Fifth Sunday of Easter ‘B’, IC 3:5;
A little platitude will serve
well for opening our sermon today: a man lives according to his loves. What we
desire, we pursue. That can be said of both good and wicked loves, of both good
and wicked people. And that why it’s so important for parents and teachers to
make every attempt to mold, shape and channel the driving desires of their
children in the earliest stages towards attaining good things. Once evil
affections enter in, they take possession and rule mightily by the power we
commonly call ‘passion’. Good desires too are motivating, and a love for Jesus,
inspired early on in life, can steer the course of all one’s days, landing him
in the place of eternal happiness thereafter.
If one’s cultivated love is
for what is evil we have the consequence of what Our Lord spoke where He said
that whoever commits sin is the slave of sin. It is the wish of Christ that we
should be free and happy. But if sin binds us to evils, certainly we will be
miserable. While no one in his right mind wants to be a slave, the devil uses
our immoderate desires to make war on us. Wayward desires of the flesh compel
one to seek gratification of them by every means in his power, regardless of
God’s law. Yielding to sinful desire, appetites of the flesh become stronger
while the will suffers from weakness. The great King Solomon of the OT, so
renowned for his wisdom, once a builder of the Jerusalem temple, had a tragic
flaw, for he became ensnared by his sensual passions for a pagan woman and
consequently left off building the temple to promote her pagan gods.
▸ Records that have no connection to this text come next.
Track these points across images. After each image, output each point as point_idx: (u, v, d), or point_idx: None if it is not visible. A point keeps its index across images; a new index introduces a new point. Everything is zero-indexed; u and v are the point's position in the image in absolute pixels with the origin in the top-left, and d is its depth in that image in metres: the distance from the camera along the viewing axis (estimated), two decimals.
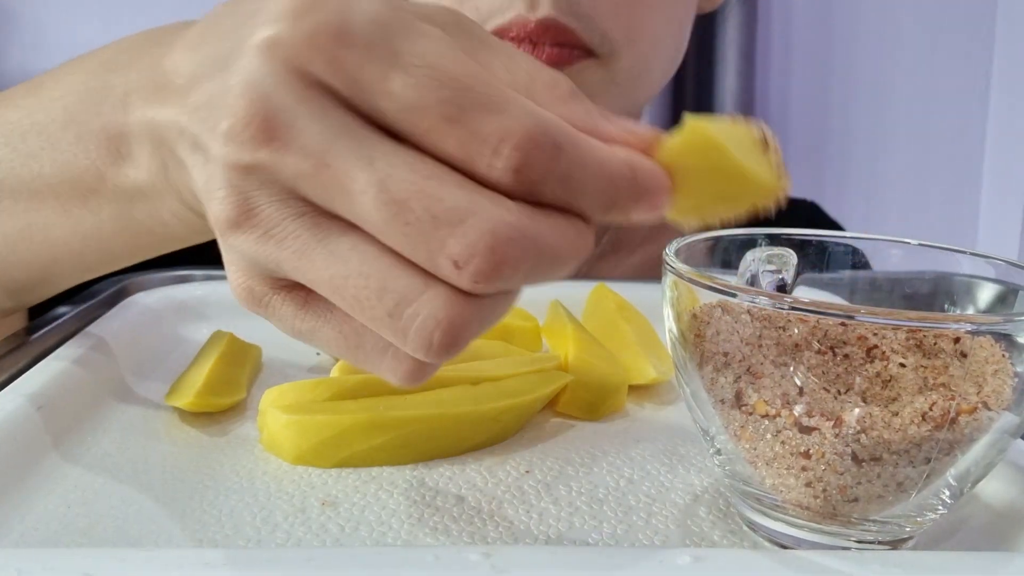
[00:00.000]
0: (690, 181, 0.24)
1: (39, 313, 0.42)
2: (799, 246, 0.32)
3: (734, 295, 0.24)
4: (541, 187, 0.21)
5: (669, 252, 0.27)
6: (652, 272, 0.62)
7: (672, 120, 1.44)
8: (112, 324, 0.39)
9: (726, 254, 0.31)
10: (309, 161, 0.20)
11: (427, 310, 0.21)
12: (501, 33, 0.47)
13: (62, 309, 0.42)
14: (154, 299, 0.44)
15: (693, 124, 0.24)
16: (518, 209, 0.20)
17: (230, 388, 0.36)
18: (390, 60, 0.20)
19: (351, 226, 0.21)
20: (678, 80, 1.45)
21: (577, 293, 0.46)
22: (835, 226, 0.72)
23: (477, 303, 0.21)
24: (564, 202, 0.21)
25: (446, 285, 0.21)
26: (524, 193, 0.21)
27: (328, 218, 0.21)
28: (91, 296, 0.44)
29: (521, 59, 0.23)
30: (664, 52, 0.53)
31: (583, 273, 0.62)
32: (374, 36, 0.20)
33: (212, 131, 0.21)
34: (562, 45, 0.47)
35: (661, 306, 0.28)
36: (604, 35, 0.48)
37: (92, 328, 0.38)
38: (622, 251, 0.63)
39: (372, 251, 0.21)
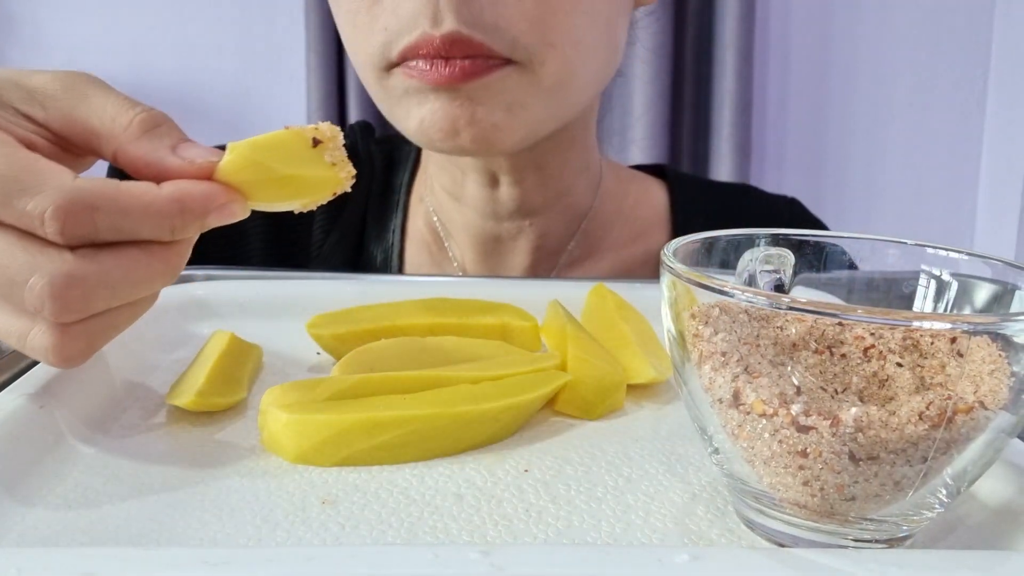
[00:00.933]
0: (252, 189, 0.30)
1: None
2: (796, 246, 0.32)
3: (732, 295, 0.24)
4: (95, 236, 0.28)
5: (667, 252, 0.28)
6: (621, 277, 0.62)
7: (672, 123, 1.44)
8: None
9: (724, 254, 0.31)
10: None
11: (37, 342, 0.29)
12: (410, 52, 0.47)
13: None
14: None
15: (233, 147, 0.29)
16: (74, 258, 0.27)
17: (231, 388, 0.36)
18: None
19: None
20: (677, 81, 1.45)
21: (576, 293, 0.46)
22: (816, 223, 0.72)
23: (75, 328, 0.29)
24: (126, 238, 0.28)
25: (47, 320, 0.28)
26: (85, 242, 0.28)
27: None
28: None
29: (109, 106, 0.30)
30: (592, 56, 0.51)
31: (553, 277, 0.62)
32: None
33: None
34: (473, 57, 0.47)
35: (659, 306, 0.28)
36: (515, 41, 0.47)
37: None
38: (589, 258, 0.63)
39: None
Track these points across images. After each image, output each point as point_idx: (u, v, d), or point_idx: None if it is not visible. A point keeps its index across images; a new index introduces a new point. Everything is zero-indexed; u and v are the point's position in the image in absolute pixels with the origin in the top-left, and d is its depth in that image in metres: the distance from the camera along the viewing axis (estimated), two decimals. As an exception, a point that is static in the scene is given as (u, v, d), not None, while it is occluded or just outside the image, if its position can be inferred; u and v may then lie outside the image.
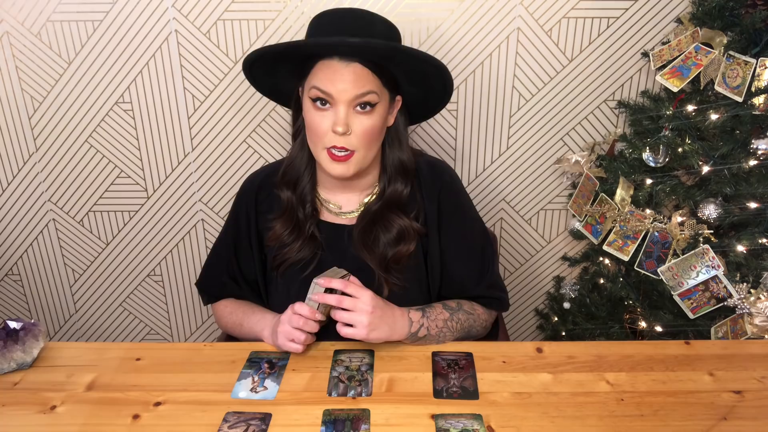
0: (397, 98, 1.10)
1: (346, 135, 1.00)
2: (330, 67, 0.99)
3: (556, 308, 1.82)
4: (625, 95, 1.65)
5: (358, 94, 0.99)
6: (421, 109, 1.17)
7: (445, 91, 1.10)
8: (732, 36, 1.33)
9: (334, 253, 1.12)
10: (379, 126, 1.04)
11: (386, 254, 1.09)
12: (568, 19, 1.57)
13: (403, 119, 1.12)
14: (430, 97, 1.13)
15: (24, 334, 1.00)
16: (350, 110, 1.00)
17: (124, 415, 0.89)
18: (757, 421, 0.86)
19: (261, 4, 1.56)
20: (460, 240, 1.15)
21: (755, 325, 1.24)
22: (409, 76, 1.07)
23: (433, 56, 1.03)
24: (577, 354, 1.01)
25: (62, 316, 2.00)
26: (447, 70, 1.04)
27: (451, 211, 1.15)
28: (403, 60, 1.03)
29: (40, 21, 1.59)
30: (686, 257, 1.33)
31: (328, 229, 1.14)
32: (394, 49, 1.01)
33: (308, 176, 1.13)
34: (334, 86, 0.99)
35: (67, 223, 1.84)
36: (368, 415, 0.87)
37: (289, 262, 1.12)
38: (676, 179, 1.41)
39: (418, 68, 1.04)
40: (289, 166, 1.13)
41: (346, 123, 0.99)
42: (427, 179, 1.14)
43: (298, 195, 1.12)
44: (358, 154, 1.02)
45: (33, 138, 1.72)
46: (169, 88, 1.66)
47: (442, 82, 1.07)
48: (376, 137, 1.05)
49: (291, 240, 1.12)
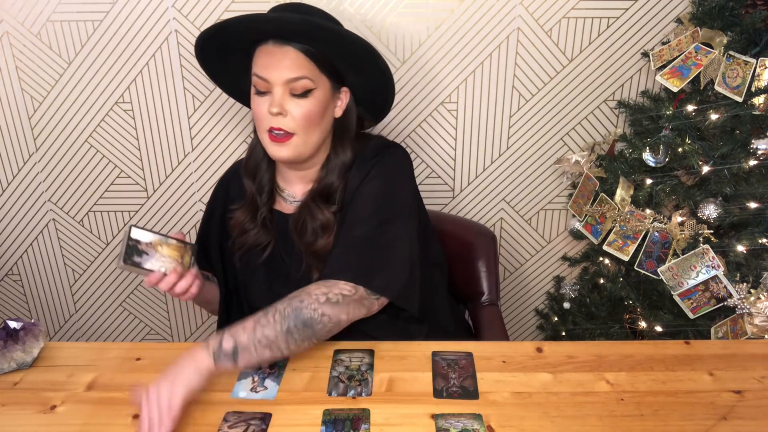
0: (343, 89, 1.11)
1: (282, 117, 1.03)
2: (265, 52, 1.03)
3: (556, 308, 1.82)
4: (625, 95, 1.65)
5: (290, 77, 1.02)
6: (372, 102, 1.17)
7: (384, 77, 1.09)
8: (732, 36, 1.33)
9: (283, 239, 1.17)
10: (317, 112, 1.05)
11: (313, 241, 1.11)
12: (568, 19, 1.57)
13: (353, 115, 1.14)
14: (373, 86, 1.13)
15: (24, 334, 1.00)
16: (285, 94, 1.03)
17: (124, 415, 0.89)
18: (757, 421, 0.86)
19: (261, 5, 1.55)
20: (360, 205, 1.09)
21: (755, 325, 1.24)
22: (345, 61, 1.08)
23: (357, 35, 1.04)
24: (577, 354, 1.01)
25: (62, 316, 2.00)
26: (374, 49, 1.05)
27: (368, 183, 1.10)
28: (327, 38, 1.03)
29: (40, 21, 1.59)
30: (686, 257, 1.33)
31: (279, 217, 1.18)
32: (312, 25, 1.01)
33: (266, 166, 1.17)
34: (268, 72, 1.02)
35: (67, 223, 1.84)
36: (368, 414, 0.87)
37: (246, 248, 1.18)
38: (676, 179, 1.41)
39: (347, 50, 1.05)
40: (249, 158, 1.18)
41: (280, 104, 1.03)
42: (366, 159, 1.13)
43: (257, 184, 1.17)
44: (297, 137, 1.05)
45: (33, 138, 1.72)
46: (169, 88, 1.66)
47: (376, 65, 1.07)
48: (315, 122, 1.06)
49: (251, 227, 1.17)
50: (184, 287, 1.02)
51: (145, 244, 0.99)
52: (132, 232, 0.98)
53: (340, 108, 1.12)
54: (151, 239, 0.99)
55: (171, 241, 1.02)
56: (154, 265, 0.99)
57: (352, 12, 1.56)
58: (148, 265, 0.98)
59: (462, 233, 1.49)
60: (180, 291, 1.02)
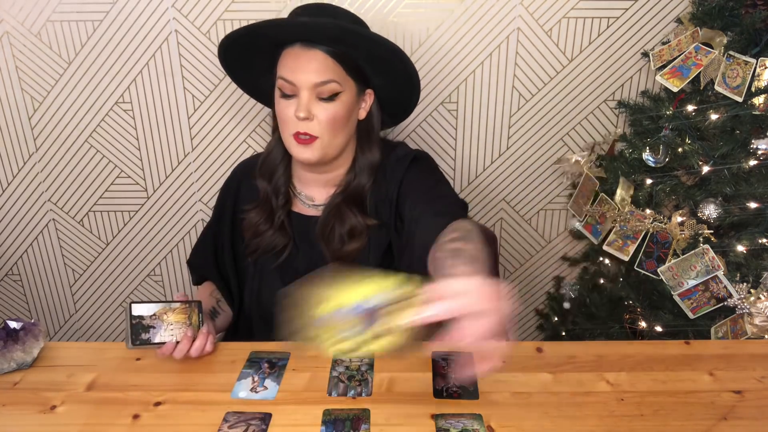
0: (368, 92, 1.11)
1: (309, 121, 1.03)
2: (292, 55, 1.03)
3: (556, 308, 1.82)
4: (625, 95, 1.65)
5: (318, 81, 1.01)
6: (395, 105, 1.17)
7: (410, 79, 1.10)
8: (732, 36, 1.33)
9: (303, 243, 1.16)
10: (343, 115, 1.05)
11: (340, 248, 1.10)
12: (568, 19, 1.57)
13: (377, 116, 1.14)
14: (399, 88, 1.13)
15: (24, 334, 1.00)
16: (312, 97, 1.03)
17: (124, 415, 0.89)
18: (757, 421, 0.86)
19: (261, 4, 1.56)
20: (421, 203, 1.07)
21: (755, 325, 1.24)
22: (372, 63, 1.07)
23: (386, 39, 1.03)
24: (577, 354, 1.01)
25: (62, 316, 2.00)
26: (402, 53, 1.04)
27: (411, 187, 1.10)
28: (355, 42, 1.03)
29: (40, 21, 1.59)
30: (686, 257, 1.33)
31: (298, 219, 1.17)
32: (343, 30, 1.01)
33: (283, 168, 1.16)
34: (295, 75, 1.02)
35: (67, 223, 1.84)
36: (368, 415, 0.87)
37: (262, 251, 1.16)
38: (676, 179, 1.41)
39: (375, 53, 1.05)
40: (266, 159, 1.17)
41: (307, 108, 1.02)
42: (394, 167, 1.13)
43: (273, 186, 1.16)
44: (321, 140, 1.05)
45: (33, 138, 1.72)
46: (169, 88, 1.66)
47: (403, 67, 1.07)
48: (341, 125, 1.06)
49: (265, 229, 1.15)
50: (200, 349, 0.99)
51: (149, 318, 0.97)
52: (133, 310, 0.96)
53: (364, 110, 1.12)
54: (154, 310, 0.97)
55: (174, 305, 1.00)
56: (164, 337, 0.97)
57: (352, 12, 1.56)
58: (158, 338, 0.96)
59: (462, 233, 1.49)
60: (196, 354, 0.99)
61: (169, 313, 0.99)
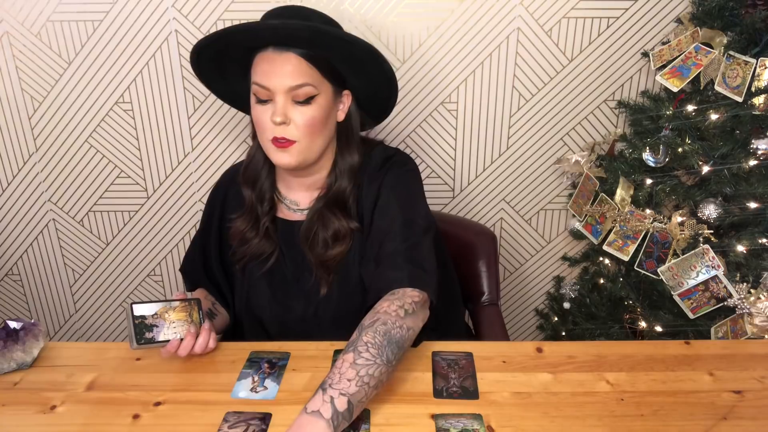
0: (345, 93, 1.10)
1: (286, 125, 1.02)
2: (265, 59, 1.01)
3: (556, 308, 1.82)
4: (625, 95, 1.65)
5: (293, 85, 1.00)
6: (374, 104, 1.16)
7: (386, 77, 1.08)
8: (732, 36, 1.33)
9: (289, 248, 1.15)
10: (321, 118, 1.04)
11: (324, 252, 1.10)
12: (568, 19, 1.57)
13: (356, 117, 1.13)
14: (376, 88, 1.12)
15: (24, 334, 1.00)
16: (288, 101, 1.02)
17: (124, 415, 0.89)
18: (757, 421, 0.86)
19: (261, 5, 1.55)
20: (383, 219, 1.08)
21: (755, 325, 1.24)
22: (347, 64, 1.06)
23: (359, 38, 1.02)
24: (577, 354, 1.01)
25: (62, 316, 2.00)
26: (377, 52, 1.03)
27: (385, 195, 1.10)
28: (329, 43, 1.02)
29: (40, 21, 1.59)
30: (686, 257, 1.33)
31: (284, 225, 1.16)
32: (314, 31, 0.99)
33: (266, 174, 1.15)
34: (269, 80, 1.00)
35: (67, 223, 1.84)
36: (368, 415, 0.87)
37: (249, 258, 1.16)
38: (676, 179, 1.41)
39: (350, 54, 1.04)
40: (248, 165, 1.16)
41: (283, 113, 1.01)
42: (375, 170, 1.12)
43: (257, 192, 1.15)
44: (299, 144, 1.03)
45: (33, 138, 1.72)
46: (169, 88, 1.66)
47: (378, 66, 1.06)
48: (319, 128, 1.05)
49: (251, 236, 1.15)
50: (203, 345, 1.00)
51: (151, 317, 0.98)
52: (134, 310, 0.97)
53: (343, 111, 1.11)
54: (156, 310, 0.99)
55: (174, 303, 1.01)
56: (167, 335, 0.98)
57: (352, 12, 1.56)
58: (162, 337, 0.98)
59: (462, 233, 1.49)
60: (200, 350, 1.00)
61: (170, 312, 1.00)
This is
the pattern for those with evil leanings. Those who live for their base
passions have not hesitated to abandon their spouses, children, jobs, their
fortunes, and even to commit murder in order to satisfy their unlawful desires.
This then is a formidable enemy for humanity.
Although we were endowed with
an intellect to be able to ascend to the contemplation of God, yet sinful
indulgences make a man subject himself to base appetites to be incited and
directed by the devil. Ours is such a putrid moral climate, however, that we
don’t seem to notice the pervasive depravity around us. We’ve become accustomed to it. As a man loves,
so he lives.
I have spoken briefly thus
far about the love of evil. But there is another love, a true love based on
true good. And the chief of all the goods that Christians have is their union
with God. Our Lord used the familiar simile of the vine. Just how close can one
get to the Lord? The connected branch to the vine was our Lord’s way of
expressing it. It is a most appropriate image since He foreknew that he was to
take the form of wine (made from the fruit of the vine) in the Holy Sacrament
of the Eucharist.
The passage from the
Imitation today concerns the effects of divine love. It is in the form of a
prayer that petitions Christ to set one free from evil passions and to heal his
heart from disorderly affections. The object of this reformation is to enable
the soul to love Christ without impediments.
Here is an excerpt from this
segment, so typical of the phrases of its author:
Love
is a mighty power; it lightens every burden. The love of Jesus is noble and
inspires us to great deeds. It moves us always to desire perfection. Love
aspires to high things and is held back by nothing base. Love longs to be free,
a stranger to every worldly desire. Nothing is sweeter than love, nothing
stronger, nothing higher, nothing more pleasant, for
love is born of God. Whoever loves God knows well the sound of His voice. A
loud cry in the ears of God is that burning love of the soul which exclaims, ‘My
God and my love, you are all mine, and I am all yours.’
As a man loves, so he lives.
The thing that ultimately will make us saints is not the fear of God’s
punishments–although that can be very useful. It must rather be the desire one
has in his heart for God. A lover is prepared to accept every hardship and
bitterness for the sake of the one loved. The Scriptures today are appealing to
our higher aspirations in our Christian vocation. We should want to be people
who are in love with God.
It is that which should be the defining thing about how we live.